In this paper, two approaches for output-only damage detection and localization that are based on the estimation of structural deflections from modal flexibility have been considered and applied. One approach is based on monitoring the curvature of the modal flexibility-based deflections. The other approach is based on tracking eventual variations in the damage-induced rotation along the height of the structure. Such approaches have been applied to the data of a benchmark reinforced concrete shear wall building that was tested on the University of California, San Diego—Network for Earthquake Engineering Simulation (UCSD-NEES) large outdoor unidirectional shake table. In particular, different scenarios characterized by different data sets and by a different number of degrees-of-freedom measured on the structure have been considered in the analyses (i.e., three scenarios with 7, 4, and 3 measured DOFs, respectively).
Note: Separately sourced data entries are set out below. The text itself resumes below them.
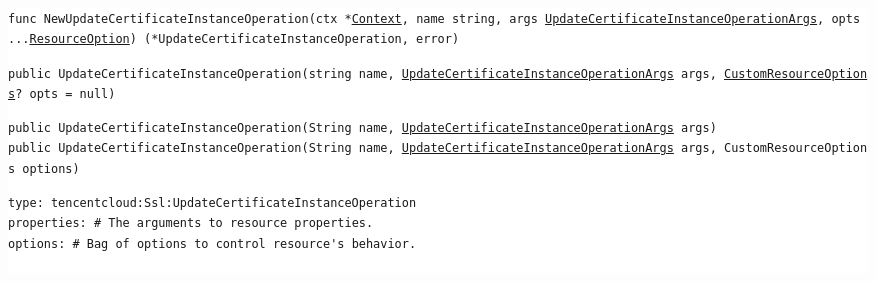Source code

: <div>
<pulumi-choosable type="language" values="go">
<div class="highlight"><pre class="chroma"><code class="language-go" data-lang="go"><span class="k">func </span><span class="nx">NewUpdateCertificateInstanceOperation</span><span class="p">(</span><span class="nx">ctx</span><span class="p"> *</span><span class="nx"><a href="https://pkg.go.dev/github.com/pulumi/pulumi/sdk/v3/go/pulumi?tab=doc#Context">Context</a></span><span class="p">,</span> <span class="nx">name</span><span class="p"> </span><span class="nx">string</span><span class="p">,</span> <span class="nx">args</span><span class="p"> </span><span class="nx"><a href="#inputs">UpdateCertificateInstanceOperationArgs</a></span><span class="p">,</span> <span class="nx">opts</span><span class="p"> ...</span><span class="nx"><a href="https://pkg.go.dev/github.com/pulumi/pulumi/sdk/v3/go/pulumi?tab=doc#ResourceOption">ResourceOption</a></span><span class="p">) (*<span class="nx">UpdateCertificateInstanceOperation</span>, error)</span></code></pre></div>
</pulumi-choosable>
</div>

<div>
<pulumi-choosable type="language" values="csharp">
<div class="highlight"><pre class="chroma"><code class="language-csharp" data-lang="csharp"><span class="k">public </span><span class="nx">UpdateCertificateInstanceOperation</span><span class="p">(</span><span class="nx">string</span><span class="p"> </span><span class="nx">name<span class="p">,</span> <span class="nx"><a href="#inputs">UpdateCertificateInstanceOperationArgs</a></span><span class="p"> </span><span class="nx">args<span class="p">,</span> <span class="nx"><a href="/docs/reference/pkg/dotnet/Pulumi/Pulumi.CustomResourceOptions.html">CustomResourceOptions</a></span><span class="p">? </span><span class="nx">opts = null<span class="p">)</span></code></pre></div>
</pulumi-choosable>
</div>

<div>
<pulumi-choosable type="language" values="java">
<div class="highlight"><pre class="chroma">
<code class="language-java" data-lang="java"><span class="k">public </span><span class="nx">UpdateCertificateInstanceOperation</span><span class="p">(</span><span class="nx">String</span><span class="p"> </span><span class="nx">name<span class="p">,</span> <span class="nx"><a href="#inputs">UpdateCertificateInstanceOperationArgs</a></span><span class="p"> </span><span class="nx">args<span class="p">)</span>
<span class="k">public </span><span class="nx">UpdateCertificateInstanceOperation</span><span class="p">(</span><span class="nx">String</span><span class="p"> </span><span class="nx">name<span class="p">,</span> <span class="nx"><a href="#inputs">UpdateCertificateInstanceOperationArgs</a></span><span class="p"> </span><span class="nx">args<span class="p">,</span> <span class="nx">CustomResourceOptions</span><span class="p"> </span><span class="nx">options<span class="p">)</span>
</code></pre></div>
</pulumi-choosable>
</div>

<div>
<pulumi-choosable type="language" values="yaml">
<div class="highlight"><pre class="chroma"><code class="language-yaml" data-lang="yaml">type: <span class="nx">tencentcloud:Ssl:UpdateCertificateInstanceOperation</span><span class="p"></span>
<span class="p">properties</span><span class="p">: </span><span class="c">#&nbsp;The arguments to resource properties.</span>
<span class="p"></span><span class="p">options</span><span class="p">: </span><span class="c">#&nbsp;Bag of options to control resource&#39;s behavior.</span>
<span class="p"></span>
</code></pre></div>
</pulumi-choosable>
</div>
The analyses performed in the different scenarios have demonstrated the applicability of the considered methods on a full-scale structure that has experienced earthquake-induced damage, by providing damage identification results that are consistent with the actual damage observed in the structure, especially for the analyses performed using the second approach based on the estimation of the damage-induced rotations from the modal flexibility-based deflections. This is the main conclusion that can be derived from the analyses performed for the considered case study, and, as potential future developments of the work, it is planned to carry out further investigations and analyses on similar benchmark structures.